Canadians know the story well — The Hockey Sweater, by Carrier, has been a staple of Great White North culture since it was first published as an oral essay on CBC Radio in 1979.
Since then, it has been churned out in many different ways — an illustrated version with artwork by Sheldon Cohen stole the hearts of Canadians, and the National Film Board of Canada commissioned an animated version in English and French.
Now the classic story is being given new life in the form of a musical — and little Roch, who is now 80 years old and a recipient of the Order of Canada, has been alongside the production every step of the way.
"We have an open door policy for (Carrier)," said Lisa Rubin, the driving force behind the original musical, and artistic director at Montreal's Segal Centre.
"He knows he's welcome anytime in the rehearsal room."
The play premieres tonight at Segal Centre and, according to Rubin, its creation was inspired by Montreal's 375th celebrations.
"What perfect timing to do it in honour of Montreal's anniversary, because it does feel like our story," Rubin said. "Especially in Montreal, this is a beloved classic."
Using The Hockey Sweater as 'a diving board'
Although the original story is quite short, the musical expands the world that Carrier created, Rubin said.
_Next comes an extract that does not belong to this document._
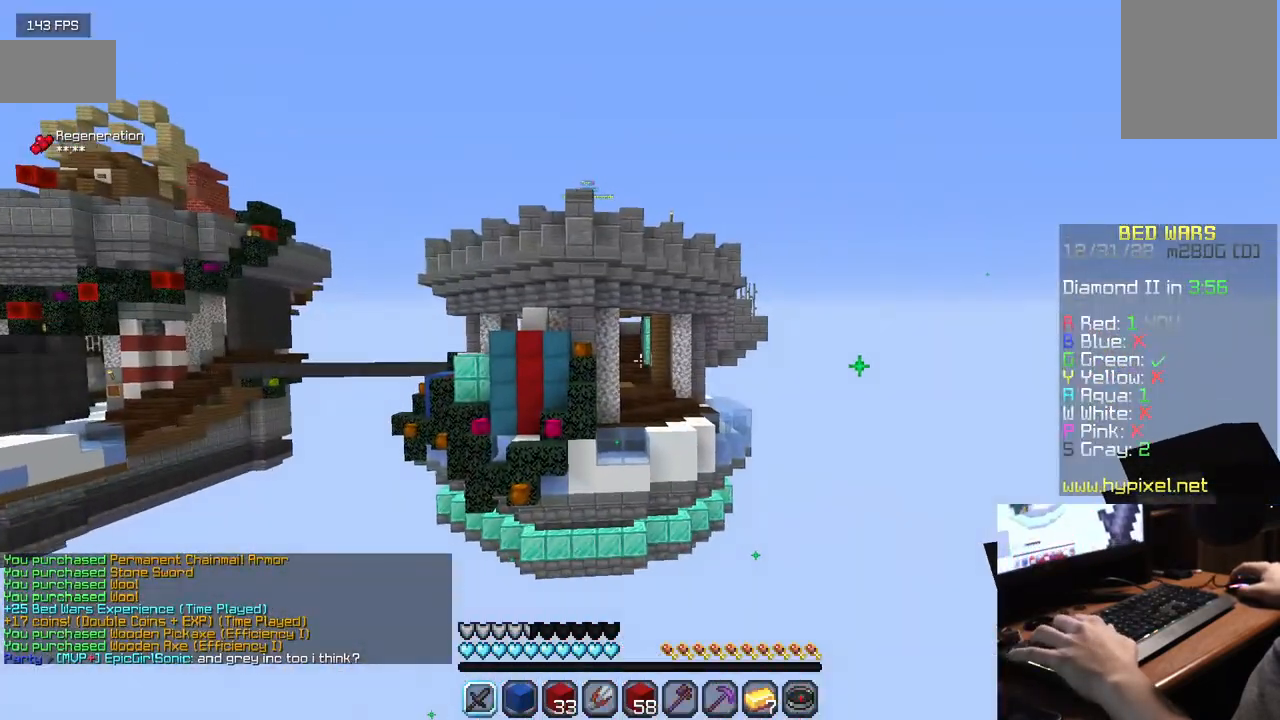
{"keys": [], "mouse": ["right"], "events": [[67, "mouse_right", "down"], [84, "w", "up"]]}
It explores what happened after Roch got the Leafs sweater, and some of the key people in his life that help him grow and learn life lessons.
"Roch Carrier really … gave the writers the permission to use his story, as he says, as a diving board," Rubin said. "You take it, and you jump off."
Working with children
Of the production's total 17 actors, eight of them are children — some of the most talented in the country, Rubin said.
They've been "training like athletes" in preparation for the show, and have been learning about hockey, skating, and what life in Sainte-Justine was like in 1946.
"They're going to blow people's minds."
But the actors have only been rehearsing together for two weeks, and opening night is fast approaching.
"It's tremendous focus, tremendous energy," Rubin said. "They're professionals."
Drawing inspiration from original illustrations
Sheldon Cohen's illustrations were a large inspiration for the stage production, and Rubin said audience members will notice moments from the children's book in the show's staging.
The production is also working with a Montreal company called Normal, which specializes in video content and scenography.
And what would The Hockey Sweater be without hockey? The children will be skating on stage as part of their performance.
"We're not Disney on Ice, we have a little more elegant touch with that," Rubin said.